Je traverse ce pont qui domine l’intense chantier de l’Ile Seguin à Boulogne-Billancourt, l’oeil attiré par le ballet des grues, l’oreille assourdie par les voitures qui se croisent. Il y a cette balise rouge, le pied dans l’eau de la Seine. Là s’est posé le cormoran. Immobile.
Il y a des jours où l’on se dit que l’on n’aura jamais le temps de tout faire . Alors on empile, on ajoute, on accélère, on ajoute des lignes à la liste déjà longue de tout ce qui déborde, on ne mange pas, on n’a pas le temps, on cale des rendez-vous entre les rendez-vous, comme ça entre deux, pour tenir les délais, rester dans la course.

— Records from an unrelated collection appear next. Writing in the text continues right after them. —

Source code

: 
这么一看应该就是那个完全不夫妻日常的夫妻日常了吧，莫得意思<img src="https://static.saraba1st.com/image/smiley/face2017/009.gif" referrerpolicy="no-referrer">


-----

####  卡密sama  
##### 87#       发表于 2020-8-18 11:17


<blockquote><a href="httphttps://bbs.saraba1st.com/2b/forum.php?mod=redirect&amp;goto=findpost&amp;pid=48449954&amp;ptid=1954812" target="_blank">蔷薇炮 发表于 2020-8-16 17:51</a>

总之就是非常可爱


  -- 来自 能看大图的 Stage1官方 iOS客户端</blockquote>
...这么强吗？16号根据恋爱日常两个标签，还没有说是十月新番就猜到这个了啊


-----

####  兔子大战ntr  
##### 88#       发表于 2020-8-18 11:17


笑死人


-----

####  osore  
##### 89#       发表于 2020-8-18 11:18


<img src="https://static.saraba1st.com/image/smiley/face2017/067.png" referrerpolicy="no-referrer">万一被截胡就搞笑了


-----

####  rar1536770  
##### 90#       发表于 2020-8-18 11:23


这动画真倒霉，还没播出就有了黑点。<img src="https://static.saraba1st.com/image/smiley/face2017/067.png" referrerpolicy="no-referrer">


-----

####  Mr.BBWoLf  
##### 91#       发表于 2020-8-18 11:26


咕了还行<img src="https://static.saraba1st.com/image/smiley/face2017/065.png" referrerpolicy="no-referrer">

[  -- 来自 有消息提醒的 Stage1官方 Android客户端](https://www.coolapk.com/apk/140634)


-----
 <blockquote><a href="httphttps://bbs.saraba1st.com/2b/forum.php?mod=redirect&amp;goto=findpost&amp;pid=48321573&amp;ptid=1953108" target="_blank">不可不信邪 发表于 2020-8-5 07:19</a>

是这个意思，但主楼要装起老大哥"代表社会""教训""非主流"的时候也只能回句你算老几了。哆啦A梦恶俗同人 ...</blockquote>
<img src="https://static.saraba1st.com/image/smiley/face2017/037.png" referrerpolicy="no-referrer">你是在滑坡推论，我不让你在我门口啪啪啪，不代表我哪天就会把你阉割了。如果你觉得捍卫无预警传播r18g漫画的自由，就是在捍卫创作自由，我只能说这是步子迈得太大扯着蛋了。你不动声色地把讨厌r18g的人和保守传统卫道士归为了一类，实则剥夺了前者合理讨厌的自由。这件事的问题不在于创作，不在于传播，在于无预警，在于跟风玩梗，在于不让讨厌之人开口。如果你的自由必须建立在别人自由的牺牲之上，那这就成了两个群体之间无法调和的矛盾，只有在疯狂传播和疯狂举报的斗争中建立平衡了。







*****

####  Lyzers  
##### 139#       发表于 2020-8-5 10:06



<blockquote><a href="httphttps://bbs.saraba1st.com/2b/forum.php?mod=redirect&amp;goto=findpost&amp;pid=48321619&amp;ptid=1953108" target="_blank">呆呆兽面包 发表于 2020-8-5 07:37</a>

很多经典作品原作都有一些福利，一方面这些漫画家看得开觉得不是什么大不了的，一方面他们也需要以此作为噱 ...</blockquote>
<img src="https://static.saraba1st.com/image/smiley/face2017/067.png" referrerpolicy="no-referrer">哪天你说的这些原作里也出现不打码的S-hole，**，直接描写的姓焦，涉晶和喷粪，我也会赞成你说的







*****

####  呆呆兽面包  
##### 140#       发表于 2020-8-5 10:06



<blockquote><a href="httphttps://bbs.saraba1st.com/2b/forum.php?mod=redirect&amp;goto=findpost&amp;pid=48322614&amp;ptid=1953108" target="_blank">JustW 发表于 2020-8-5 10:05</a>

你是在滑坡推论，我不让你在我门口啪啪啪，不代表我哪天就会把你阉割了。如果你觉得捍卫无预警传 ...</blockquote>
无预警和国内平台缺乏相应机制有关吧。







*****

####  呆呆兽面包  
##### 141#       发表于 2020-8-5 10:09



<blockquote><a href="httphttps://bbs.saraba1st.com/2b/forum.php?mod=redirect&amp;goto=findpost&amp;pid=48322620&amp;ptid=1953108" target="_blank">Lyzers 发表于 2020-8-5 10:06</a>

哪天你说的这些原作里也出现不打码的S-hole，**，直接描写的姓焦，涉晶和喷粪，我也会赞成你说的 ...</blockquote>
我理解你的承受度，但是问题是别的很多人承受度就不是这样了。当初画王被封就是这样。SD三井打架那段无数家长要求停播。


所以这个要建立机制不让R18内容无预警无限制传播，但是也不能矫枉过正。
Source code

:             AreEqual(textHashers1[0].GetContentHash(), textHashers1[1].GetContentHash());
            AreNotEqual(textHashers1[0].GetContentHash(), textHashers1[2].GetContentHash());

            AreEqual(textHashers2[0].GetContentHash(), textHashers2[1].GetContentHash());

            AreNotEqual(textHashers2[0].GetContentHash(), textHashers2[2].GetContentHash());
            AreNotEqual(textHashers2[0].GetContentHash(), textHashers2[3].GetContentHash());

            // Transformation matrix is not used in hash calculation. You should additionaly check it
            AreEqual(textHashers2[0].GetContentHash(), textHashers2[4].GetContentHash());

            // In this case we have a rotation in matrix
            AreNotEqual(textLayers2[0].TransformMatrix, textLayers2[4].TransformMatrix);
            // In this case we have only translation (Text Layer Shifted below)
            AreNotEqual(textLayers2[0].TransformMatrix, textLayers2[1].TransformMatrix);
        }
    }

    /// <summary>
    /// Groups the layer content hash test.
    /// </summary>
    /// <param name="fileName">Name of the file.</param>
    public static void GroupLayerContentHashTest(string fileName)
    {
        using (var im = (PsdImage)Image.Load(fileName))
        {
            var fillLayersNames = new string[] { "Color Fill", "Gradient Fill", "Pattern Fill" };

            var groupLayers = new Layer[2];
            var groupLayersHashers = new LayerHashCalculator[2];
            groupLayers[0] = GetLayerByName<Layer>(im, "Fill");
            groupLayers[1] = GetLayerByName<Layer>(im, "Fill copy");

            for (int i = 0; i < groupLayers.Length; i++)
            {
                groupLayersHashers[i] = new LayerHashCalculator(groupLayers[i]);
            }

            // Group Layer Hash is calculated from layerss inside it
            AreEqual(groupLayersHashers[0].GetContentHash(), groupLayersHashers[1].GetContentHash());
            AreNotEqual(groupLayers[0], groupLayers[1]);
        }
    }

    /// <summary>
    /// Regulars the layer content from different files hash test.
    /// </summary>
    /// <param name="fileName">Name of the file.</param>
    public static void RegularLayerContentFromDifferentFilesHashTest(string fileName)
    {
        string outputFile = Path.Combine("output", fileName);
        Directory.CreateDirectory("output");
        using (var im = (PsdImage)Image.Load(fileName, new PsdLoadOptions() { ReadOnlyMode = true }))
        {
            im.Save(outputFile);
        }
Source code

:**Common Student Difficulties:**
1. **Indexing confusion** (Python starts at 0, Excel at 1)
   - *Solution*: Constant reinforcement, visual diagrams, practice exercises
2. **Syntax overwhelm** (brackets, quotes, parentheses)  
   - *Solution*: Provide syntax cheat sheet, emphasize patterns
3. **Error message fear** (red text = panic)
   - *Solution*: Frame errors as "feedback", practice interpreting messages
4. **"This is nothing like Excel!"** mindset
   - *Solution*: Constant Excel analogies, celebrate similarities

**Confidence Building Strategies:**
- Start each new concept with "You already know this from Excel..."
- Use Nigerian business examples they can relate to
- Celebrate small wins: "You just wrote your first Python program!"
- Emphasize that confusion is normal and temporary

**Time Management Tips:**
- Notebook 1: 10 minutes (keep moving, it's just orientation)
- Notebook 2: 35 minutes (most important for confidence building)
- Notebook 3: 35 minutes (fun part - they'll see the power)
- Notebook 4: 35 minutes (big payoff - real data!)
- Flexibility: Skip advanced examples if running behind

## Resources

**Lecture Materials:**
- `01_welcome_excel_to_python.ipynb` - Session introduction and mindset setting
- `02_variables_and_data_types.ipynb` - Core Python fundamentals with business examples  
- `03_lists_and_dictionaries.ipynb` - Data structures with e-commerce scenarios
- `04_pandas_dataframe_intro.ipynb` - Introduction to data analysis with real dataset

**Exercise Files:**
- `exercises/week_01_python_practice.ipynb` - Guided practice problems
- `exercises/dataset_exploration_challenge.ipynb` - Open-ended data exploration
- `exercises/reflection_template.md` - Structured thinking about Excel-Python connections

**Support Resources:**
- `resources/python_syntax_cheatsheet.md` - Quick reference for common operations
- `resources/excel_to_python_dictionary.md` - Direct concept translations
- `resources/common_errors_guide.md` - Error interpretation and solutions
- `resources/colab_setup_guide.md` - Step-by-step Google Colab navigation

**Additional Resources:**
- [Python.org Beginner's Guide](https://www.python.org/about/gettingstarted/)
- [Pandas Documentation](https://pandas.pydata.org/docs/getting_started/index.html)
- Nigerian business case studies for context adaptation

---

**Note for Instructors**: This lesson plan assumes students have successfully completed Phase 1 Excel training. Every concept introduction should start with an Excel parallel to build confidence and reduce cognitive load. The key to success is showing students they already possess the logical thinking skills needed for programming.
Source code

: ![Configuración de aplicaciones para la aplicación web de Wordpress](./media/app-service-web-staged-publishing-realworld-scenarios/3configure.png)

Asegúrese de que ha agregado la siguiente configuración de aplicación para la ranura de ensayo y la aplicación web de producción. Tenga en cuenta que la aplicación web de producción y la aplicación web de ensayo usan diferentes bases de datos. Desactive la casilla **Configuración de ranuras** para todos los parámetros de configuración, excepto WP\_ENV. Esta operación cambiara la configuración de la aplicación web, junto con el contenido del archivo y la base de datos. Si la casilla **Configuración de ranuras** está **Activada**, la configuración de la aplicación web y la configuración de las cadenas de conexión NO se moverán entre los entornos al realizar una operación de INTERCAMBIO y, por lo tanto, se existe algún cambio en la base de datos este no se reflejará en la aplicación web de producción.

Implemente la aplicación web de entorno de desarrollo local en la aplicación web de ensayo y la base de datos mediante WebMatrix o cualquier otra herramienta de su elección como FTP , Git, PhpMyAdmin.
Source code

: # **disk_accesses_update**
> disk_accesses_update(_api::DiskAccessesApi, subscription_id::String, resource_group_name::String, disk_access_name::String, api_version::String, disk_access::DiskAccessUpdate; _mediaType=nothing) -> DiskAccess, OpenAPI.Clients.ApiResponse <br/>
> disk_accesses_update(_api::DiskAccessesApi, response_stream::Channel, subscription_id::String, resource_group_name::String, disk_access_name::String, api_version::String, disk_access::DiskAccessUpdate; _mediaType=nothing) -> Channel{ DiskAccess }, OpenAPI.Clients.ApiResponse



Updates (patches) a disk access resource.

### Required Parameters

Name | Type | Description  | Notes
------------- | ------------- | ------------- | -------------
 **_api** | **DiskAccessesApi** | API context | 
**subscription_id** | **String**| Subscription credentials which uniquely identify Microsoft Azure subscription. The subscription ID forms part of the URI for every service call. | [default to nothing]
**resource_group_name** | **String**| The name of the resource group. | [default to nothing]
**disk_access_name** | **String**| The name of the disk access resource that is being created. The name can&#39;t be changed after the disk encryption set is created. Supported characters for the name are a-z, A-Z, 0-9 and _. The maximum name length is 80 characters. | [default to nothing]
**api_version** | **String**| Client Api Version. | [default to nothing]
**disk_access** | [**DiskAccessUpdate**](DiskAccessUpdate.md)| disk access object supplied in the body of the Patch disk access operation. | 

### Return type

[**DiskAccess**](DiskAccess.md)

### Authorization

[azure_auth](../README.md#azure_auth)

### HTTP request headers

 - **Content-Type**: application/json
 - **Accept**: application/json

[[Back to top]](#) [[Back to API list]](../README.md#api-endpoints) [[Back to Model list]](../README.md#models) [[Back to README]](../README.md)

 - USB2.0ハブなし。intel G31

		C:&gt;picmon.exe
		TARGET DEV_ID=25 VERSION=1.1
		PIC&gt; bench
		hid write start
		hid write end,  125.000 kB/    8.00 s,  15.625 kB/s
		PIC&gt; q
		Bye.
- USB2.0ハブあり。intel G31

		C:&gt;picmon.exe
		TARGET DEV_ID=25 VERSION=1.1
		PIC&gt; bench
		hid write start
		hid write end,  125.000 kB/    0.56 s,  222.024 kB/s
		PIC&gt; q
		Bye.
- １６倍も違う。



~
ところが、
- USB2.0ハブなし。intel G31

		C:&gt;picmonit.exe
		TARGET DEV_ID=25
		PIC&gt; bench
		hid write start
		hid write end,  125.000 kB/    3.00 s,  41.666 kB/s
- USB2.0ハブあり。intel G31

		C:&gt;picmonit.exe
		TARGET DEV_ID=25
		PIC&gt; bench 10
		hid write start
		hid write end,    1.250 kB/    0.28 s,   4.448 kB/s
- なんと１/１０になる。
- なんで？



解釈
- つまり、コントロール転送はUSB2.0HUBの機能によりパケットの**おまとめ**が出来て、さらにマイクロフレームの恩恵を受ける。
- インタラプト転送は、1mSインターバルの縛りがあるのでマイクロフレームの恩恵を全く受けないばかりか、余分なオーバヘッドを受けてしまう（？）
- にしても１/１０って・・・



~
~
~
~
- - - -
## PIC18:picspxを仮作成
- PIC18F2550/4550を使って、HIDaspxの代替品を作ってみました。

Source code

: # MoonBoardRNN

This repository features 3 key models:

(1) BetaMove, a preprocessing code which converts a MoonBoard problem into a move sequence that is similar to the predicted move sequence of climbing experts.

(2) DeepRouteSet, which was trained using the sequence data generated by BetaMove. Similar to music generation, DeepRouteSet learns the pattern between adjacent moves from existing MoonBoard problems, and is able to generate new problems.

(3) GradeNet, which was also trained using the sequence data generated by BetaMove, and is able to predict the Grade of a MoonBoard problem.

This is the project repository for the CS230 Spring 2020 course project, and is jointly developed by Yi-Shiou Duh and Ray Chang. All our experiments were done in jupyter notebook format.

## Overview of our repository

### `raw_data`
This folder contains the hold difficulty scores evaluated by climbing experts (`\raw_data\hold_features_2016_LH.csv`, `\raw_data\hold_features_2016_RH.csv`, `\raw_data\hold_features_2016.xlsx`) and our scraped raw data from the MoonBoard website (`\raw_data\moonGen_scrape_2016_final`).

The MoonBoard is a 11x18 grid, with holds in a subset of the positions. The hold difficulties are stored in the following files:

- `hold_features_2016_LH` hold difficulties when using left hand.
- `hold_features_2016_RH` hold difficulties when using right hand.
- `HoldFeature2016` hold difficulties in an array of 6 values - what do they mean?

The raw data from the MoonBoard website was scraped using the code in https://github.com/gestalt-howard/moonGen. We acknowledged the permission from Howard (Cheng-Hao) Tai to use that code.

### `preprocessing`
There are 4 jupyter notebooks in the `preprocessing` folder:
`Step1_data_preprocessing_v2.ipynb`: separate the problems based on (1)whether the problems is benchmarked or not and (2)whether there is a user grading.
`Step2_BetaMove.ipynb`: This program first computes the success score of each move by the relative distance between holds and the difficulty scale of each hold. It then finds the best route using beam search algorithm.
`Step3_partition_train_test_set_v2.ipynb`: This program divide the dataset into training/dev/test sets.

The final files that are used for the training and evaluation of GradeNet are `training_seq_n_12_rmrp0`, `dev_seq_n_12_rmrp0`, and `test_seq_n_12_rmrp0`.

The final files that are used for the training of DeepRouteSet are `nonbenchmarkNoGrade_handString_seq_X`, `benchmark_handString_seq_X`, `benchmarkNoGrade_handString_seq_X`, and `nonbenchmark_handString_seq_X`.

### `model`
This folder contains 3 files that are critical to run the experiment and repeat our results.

Parce qu’on n’a pas le choix. Dans le vortex, les instruments de navigation s’emballent, cerveau en ébullition, coeur compressé, les tensions montent, au dehors et en dedans.
Et parfois, alors que le vortex tient parfaitement son rôle de vortex, nous choisissons la voie du cormoran. Nous nous posons un instant, à distance de l’agitation, nous prenons le temps d’une vue globale, d’une respiration. Et riches de cette pause, nous voici prêts à activer la « machine à faire des choix éclairés ».
Alors ouvrons les yeux en grand pour trouver cette balise rouge sur laquelle se poser et rejoindre le cormoran.